_PROBLEM STATEMENT_
Copy everything in the listing below word for word, apart from any images.
|---|
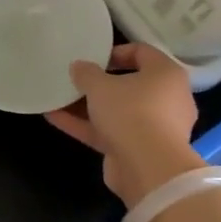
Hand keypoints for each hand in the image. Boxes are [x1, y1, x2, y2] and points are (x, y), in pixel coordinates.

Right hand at [45, 43, 203, 209]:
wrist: (149, 169)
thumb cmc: (131, 112)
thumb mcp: (100, 85)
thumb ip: (86, 73)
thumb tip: (79, 66)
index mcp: (166, 75)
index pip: (142, 53)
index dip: (115, 52)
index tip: (92, 58)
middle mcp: (166, 99)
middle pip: (130, 85)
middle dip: (99, 83)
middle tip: (76, 80)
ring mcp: (154, 128)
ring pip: (118, 111)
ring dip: (88, 106)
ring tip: (58, 98)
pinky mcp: (139, 151)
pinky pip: (110, 132)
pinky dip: (86, 126)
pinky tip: (55, 118)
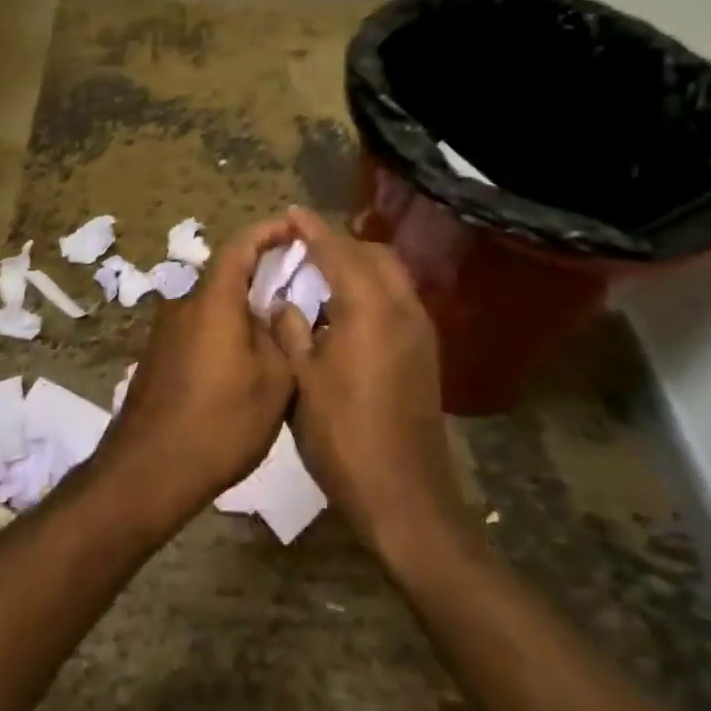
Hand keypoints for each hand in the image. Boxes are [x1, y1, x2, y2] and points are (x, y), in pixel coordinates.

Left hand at [97, 217, 297, 530]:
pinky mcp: (159, 355)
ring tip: (278, 329)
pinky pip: (200, 327)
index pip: (240, 245)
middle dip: (261, 273)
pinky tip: (245, 361)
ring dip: (244, 307)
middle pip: (226, 274)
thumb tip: (278, 311)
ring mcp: (166, 331)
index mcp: (213, 300)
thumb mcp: (274, 382)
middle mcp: (184, 304)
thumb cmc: (219, 422)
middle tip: (297, 285)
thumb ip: (281, 335)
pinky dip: (226, 330)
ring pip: (214, 304)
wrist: (148, 470)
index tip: (294, 228)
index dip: (268, 231)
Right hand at [265, 208, 462, 560]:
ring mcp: (420, 332)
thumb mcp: (302, 380)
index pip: (338, 252)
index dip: (312, 230)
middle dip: (340, 243)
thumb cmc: (342, 436)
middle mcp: (402, 309)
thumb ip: (291, 329)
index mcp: (369, 308)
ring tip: (321, 274)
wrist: (404, 497)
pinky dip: (372, 289)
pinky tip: (345, 312)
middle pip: (374, 255)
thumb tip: (284, 302)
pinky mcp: (425, 354)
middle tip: (303, 248)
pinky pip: (398, 300)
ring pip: (391, 276)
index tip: (291, 213)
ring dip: (358, 265)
|---|
_ANSWER SPACE_
Hand keypoints for each hand in the image. Boxes are [x1, y1, x2, y2] and points are (x, y), in pixel coordinates.

Right hand at [45, 43, 203, 209]:
wrist: (149, 169)
thumb cmc: (131, 112)
thumb mcp: (100, 85)
thumb ip: (86, 73)
thumb tip: (79, 66)
index mcp: (166, 75)
index pip: (142, 53)
index dip: (115, 52)
index tip: (92, 58)
middle mcp: (166, 99)
middle pip: (130, 85)
middle dip: (99, 83)
middle tip: (76, 80)
ring mcp: (154, 128)
ring pip: (118, 111)
ring dip: (88, 106)
ring tip: (58, 98)
pinky mcp: (139, 151)
pinky pip: (110, 132)
pinky dip: (86, 126)
pinky tip: (55, 118)
Hand keypoints for each hand in the image. Boxes are [x1, y1, x2, y2] and points are (x, y), in pixel coordinates.

Left hand at [97, 217, 297, 530]:
pinky mcp: (159, 355)
ring tip: (278, 329)
pinky pip: (200, 327)
index pip: (240, 245)
middle dip: (261, 273)
pinky tip: (245, 361)
ring dip: (244, 307)
middle pip: (226, 274)
thumb tip: (278, 311)
ring mcp: (166, 331)
index mcp: (213, 300)
thumb mcp: (274, 382)
middle mcp: (184, 304)
thumb cmc: (219, 422)
middle tip: (297, 285)
thumb ip: (281, 335)
pinky dip: (226, 330)
ring pip: (214, 304)
wrist: (148, 470)
index tip: (294, 228)
index dip: (268, 231)
Right hand at [265, 208, 462, 560]:
ring mcp: (420, 332)
thumb mcp: (302, 380)
index pip: (338, 252)
index dip: (312, 230)
middle dip: (340, 243)
thumb cmc: (342, 436)
middle mcp: (402, 309)
thumb ip: (291, 329)
index mcp: (369, 308)
ring tip: (321, 274)
wrist: (404, 497)
pinky dip: (372, 289)
pinky tip: (345, 312)
middle pip: (374, 255)
thumb tip: (284, 302)
pinky mcp: (425, 354)
middle tip: (303, 248)
pinky pip: (398, 300)
ring pip: (391, 276)
index tip: (291, 213)
ring dip: (358, 265)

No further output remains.